The cryptocurrency market is not yet that big when compared to the fiat asset market. There is a certain delay between the processing of all orders, which is very predictable.
Due to the small market, the amplitude of the noise will always be lower, and the psychological factor among users will be higher.
It is for these reasons that mathematics in the cryptocurrency market works much more efficiently than in the traditional finance market.
One. How to choose the right cryptocurrency exchange?
If you are going to become a serious trader, your choice inevitably falls on CEX (centralized exchanges) solutions. Why? First of all, CEX exchanges have more liquidity. In addition, fees are much lower there than on decentralized exchanges.
Two. Risk management.
Risk management can be characterized by the following five rules:
- Never invest all your funds in one asset
- The exchange is a place where you can both earn and lose. Therefore, only invest the money that you can afford to lose.
- Keep a diary of transactions. Write down successful and unsuccessful decisions.
- Do not trade altcoins with low liquidity and a dubious reputation.
- Don't take unnecessary risks. Control your emotions. Better to make less profit than to lose everything.
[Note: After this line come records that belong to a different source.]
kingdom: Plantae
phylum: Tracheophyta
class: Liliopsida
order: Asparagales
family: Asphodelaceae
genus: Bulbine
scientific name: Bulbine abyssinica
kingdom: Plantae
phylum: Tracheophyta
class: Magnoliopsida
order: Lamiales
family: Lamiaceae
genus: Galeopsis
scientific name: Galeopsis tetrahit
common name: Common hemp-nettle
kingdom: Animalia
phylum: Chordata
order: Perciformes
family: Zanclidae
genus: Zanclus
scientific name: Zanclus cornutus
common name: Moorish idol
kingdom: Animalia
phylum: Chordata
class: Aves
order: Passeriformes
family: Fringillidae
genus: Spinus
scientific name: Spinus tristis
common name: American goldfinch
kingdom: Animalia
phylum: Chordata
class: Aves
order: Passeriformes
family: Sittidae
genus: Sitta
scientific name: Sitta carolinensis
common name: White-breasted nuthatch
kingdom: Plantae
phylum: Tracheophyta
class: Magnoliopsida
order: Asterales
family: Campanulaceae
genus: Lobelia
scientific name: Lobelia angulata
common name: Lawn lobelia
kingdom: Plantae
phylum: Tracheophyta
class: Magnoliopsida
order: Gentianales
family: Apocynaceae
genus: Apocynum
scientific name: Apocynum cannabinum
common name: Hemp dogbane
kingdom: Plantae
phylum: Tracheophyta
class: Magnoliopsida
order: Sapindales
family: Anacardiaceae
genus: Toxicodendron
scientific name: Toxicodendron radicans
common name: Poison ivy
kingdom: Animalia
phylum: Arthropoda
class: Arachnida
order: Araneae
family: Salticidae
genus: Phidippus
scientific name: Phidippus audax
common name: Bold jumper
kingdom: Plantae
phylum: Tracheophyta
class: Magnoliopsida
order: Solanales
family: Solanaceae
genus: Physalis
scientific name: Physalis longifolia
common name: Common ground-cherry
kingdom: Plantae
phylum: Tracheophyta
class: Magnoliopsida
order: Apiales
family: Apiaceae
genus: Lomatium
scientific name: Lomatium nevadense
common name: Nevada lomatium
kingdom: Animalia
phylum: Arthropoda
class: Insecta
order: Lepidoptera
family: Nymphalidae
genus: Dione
Three. Technical analysis.
Technical analysis focuses only on previous market data. Thanks to him, as already described above, you can very accurately determine the behavior of an asset using mathematical methods. Technical analysis does not have a large number of strategies, and you need to know them since this is the basis. In addition, bots can be used. They will greatly simplify your life.
Four. Arbitration.
Arbitrage is a method of making a profit when you earn on the difference in the price of a cryptocurrency on various exchanges. How does it work? For example, on exchange A, ETH is worth $ 1,700, and on exchange B, it costs $ 1,750. You take a loan of $ 17,000 from a broker, buy ETH on exchange A and sell on exchange B. The difference of $ 500 is left to you. From it, you can deduct commissions and take profits.